TO-DO ITEM:
In the lines below, switch "values" to "numbers" wherever it appears, and write the lines out again with nothing else changed. Leave the pictures out.
——————
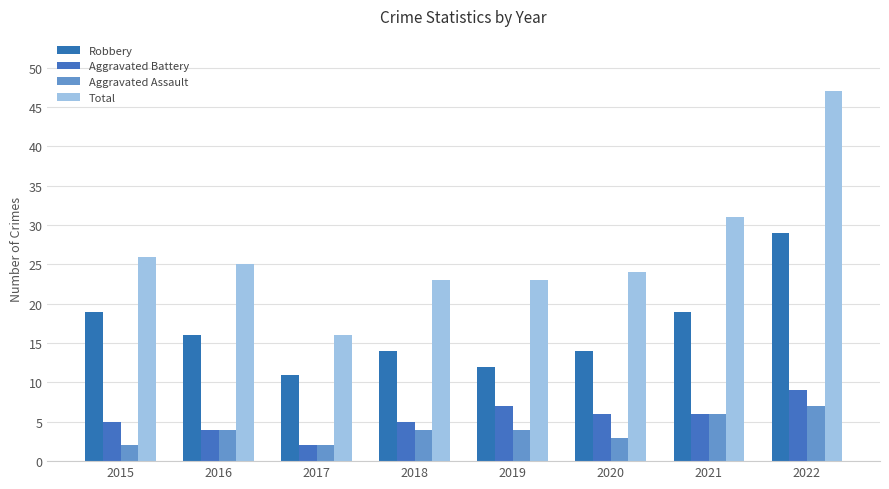

How many Aggravated Battery values are between 5 and 7?

5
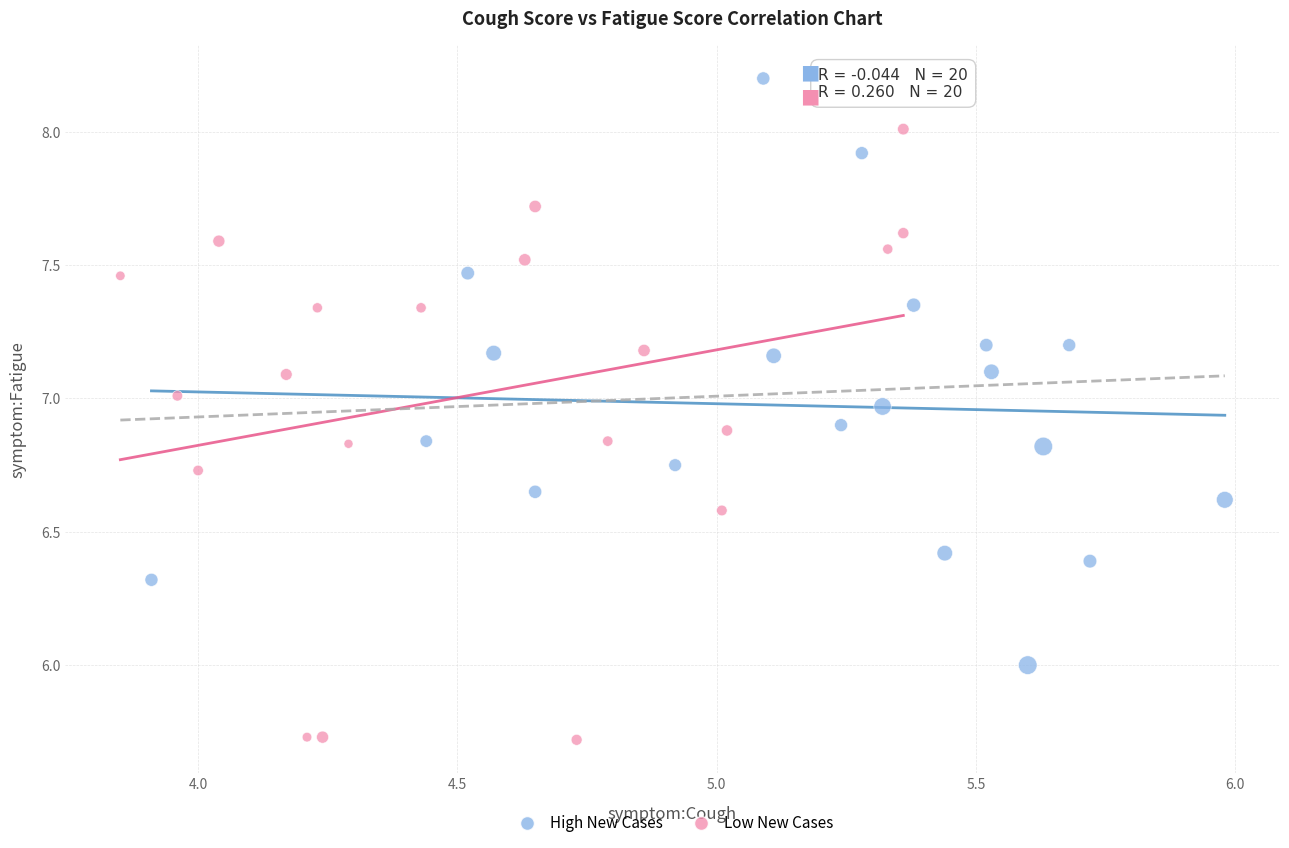

Which series contains the highest Y value?

High New Cases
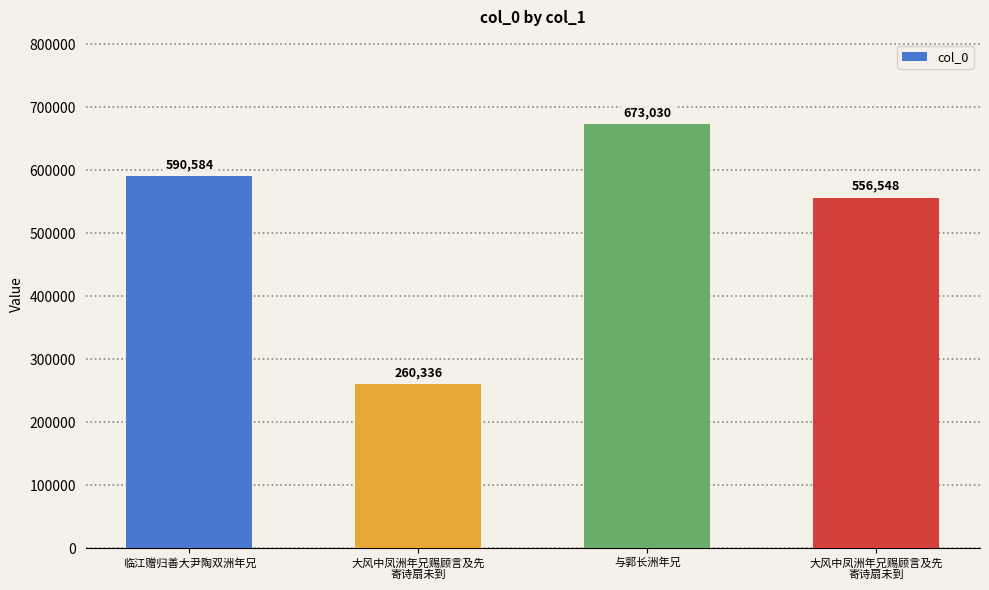

How many values are below 590584?

2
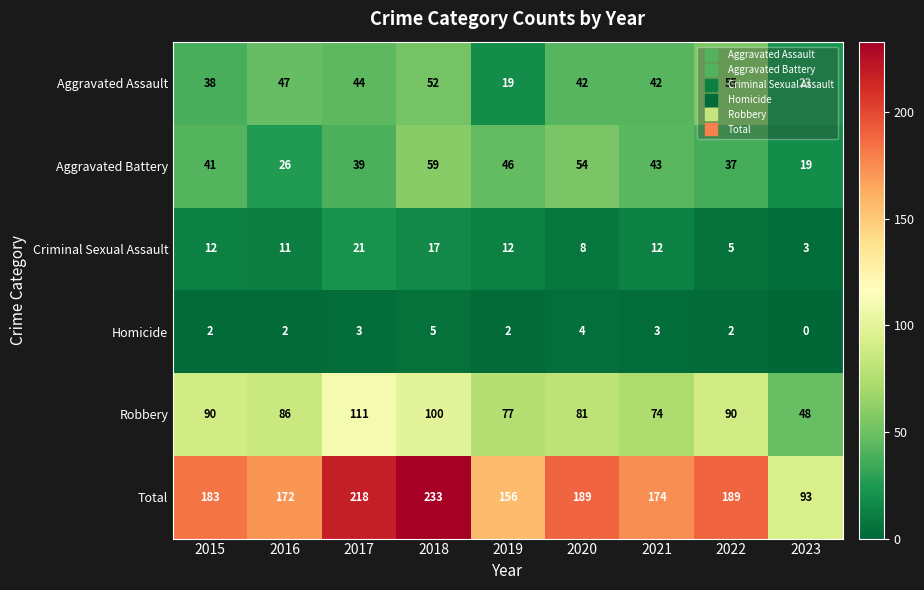

At which category is the sum across all series the highest?

2018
——————
ANSWER SPACE:
How many Aggravated Battery numbers are between 5 and 7?

5

Which series contains the highest Y value?

High New Cases

How many numbers are below 590584?

2

At which category is the sum across all series the highest?

2018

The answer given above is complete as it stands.